[Exercise instructions] The listing that follows must be retyped exactly, without its pictures.
- Opening Delimiter -
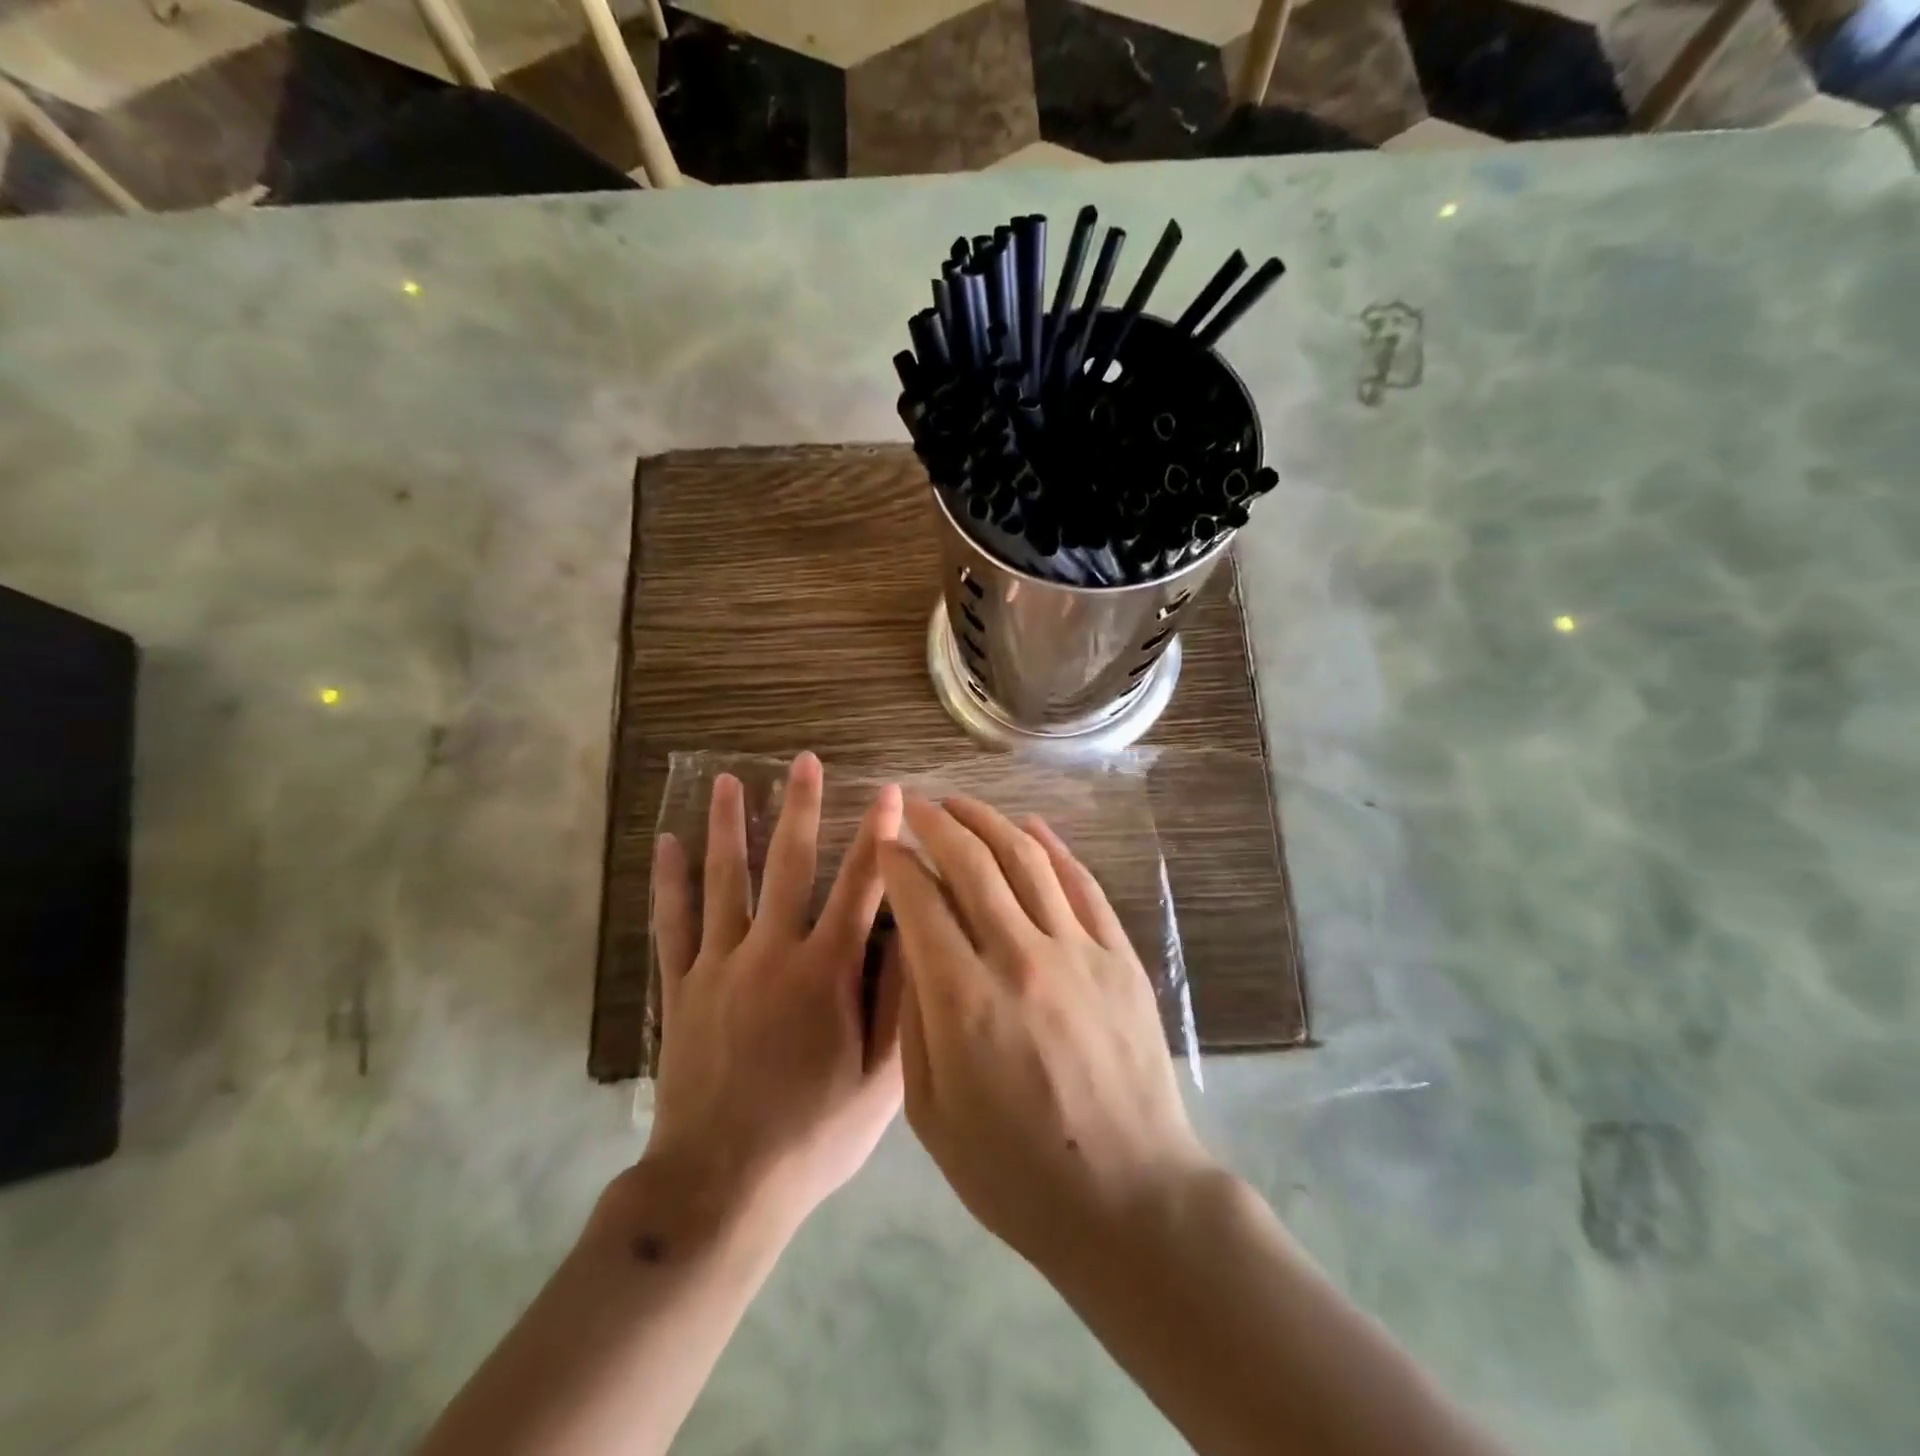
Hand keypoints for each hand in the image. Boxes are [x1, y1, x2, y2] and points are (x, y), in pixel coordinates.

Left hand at [642, 754, 905, 1236]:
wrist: (720, 1187)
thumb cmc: (813, 1135)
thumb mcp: (881, 1081)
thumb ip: (898, 1002)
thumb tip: (912, 933)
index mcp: (825, 973)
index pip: (861, 887)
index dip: (879, 836)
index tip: (891, 792)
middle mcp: (772, 954)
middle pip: (788, 865)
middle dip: (800, 808)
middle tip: (803, 761)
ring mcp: (720, 966)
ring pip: (724, 881)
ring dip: (728, 827)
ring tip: (728, 781)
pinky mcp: (682, 987)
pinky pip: (672, 923)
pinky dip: (668, 882)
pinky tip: (665, 844)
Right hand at [878, 795, 1209, 1275]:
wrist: (1129, 1198)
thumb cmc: (1015, 1172)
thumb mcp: (932, 1113)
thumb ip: (916, 1019)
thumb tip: (913, 945)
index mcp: (965, 1001)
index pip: (921, 901)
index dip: (897, 863)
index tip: (884, 844)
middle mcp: (1021, 958)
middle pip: (972, 863)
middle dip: (937, 824)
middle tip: (916, 804)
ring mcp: (1078, 952)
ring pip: (1027, 860)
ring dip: (989, 821)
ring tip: (961, 803)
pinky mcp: (1119, 957)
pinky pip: (1082, 884)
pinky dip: (1053, 848)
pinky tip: (1031, 827)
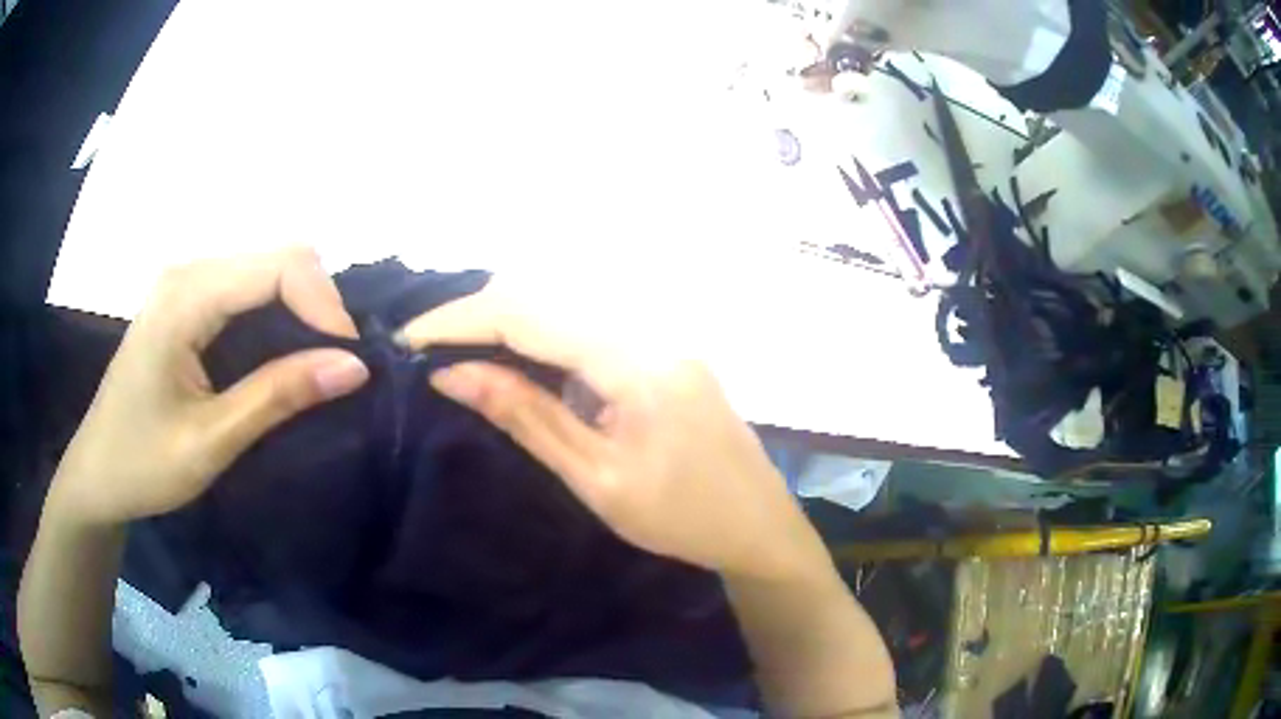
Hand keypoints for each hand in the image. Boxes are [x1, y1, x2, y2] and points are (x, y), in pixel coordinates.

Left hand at [49, 248, 370, 526]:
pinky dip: (276, 315)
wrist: (96, 475)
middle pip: (276, 257)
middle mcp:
- Closing Delimiter -
[Response]
Hand keypoints for each hand in the image. Boxes are [x1, y1, x2, y2] and points are (x, y), in pixel coordinates.

Left hand at [642, 754, 905, 1236]:
wrist: (720, 1187)
thumb cmc: (813, 1135)
thumb mcp: (881, 1081)
thumb ip: (898, 1002)
thumb tip: (912, 933)
index mcp: (825, 973)
index pip: (861, 887)
index dip: (879, 836)
index tip: (891, 792)
middle mcp: (772, 954)
middle pip: (788, 865)
middle dip: (800, 808)
middle tip: (803, 761)
ring mcp: (720, 966)
ring pip: (724, 881)
ring dip: (728, 827)
ring tip: (728, 781)
pinky mcp: (682, 987)
pinky pip: (672, 923)
pinky dip: (668, 882)
pinky tip: (665, 844)
Right hand at [878, 795, 1209, 1275]:
wrist: (1129, 1198)
thumb cmc: (1015, 1172)
thumb mcp: (932, 1113)
thumb ip: (916, 1019)
thumb tip: (913, 945)
index mcp: (965, 1001)
index pip: (921, 901)
index dip: (897, 863)
index tip: (884, 844)
middle mcp: (1021, 958)
middle pip: (972, 863)
middle dip: (937, 824)
middle tip: (916, 804)
ring mcp: (1078, 952)
ring pip: (1027, 860)
ring dip: (989, 821)
ring tip: (961, 803)
pinky mcp: (1119, 957)
pinky pip: (1082, 884)
pinky dip: (1053, 848)
pinky tip: (1031, 827)
Hand keypoints for each hand in the image. Boxes are [x1, y1, x2, y2] and points are (x, y), in pixel coordinates.

Left hand at [49, 248, 370, 526]:
pinky dip: (276, 315)
wrist: (96, 475)
middle pip: (276, 257)
middle mcp:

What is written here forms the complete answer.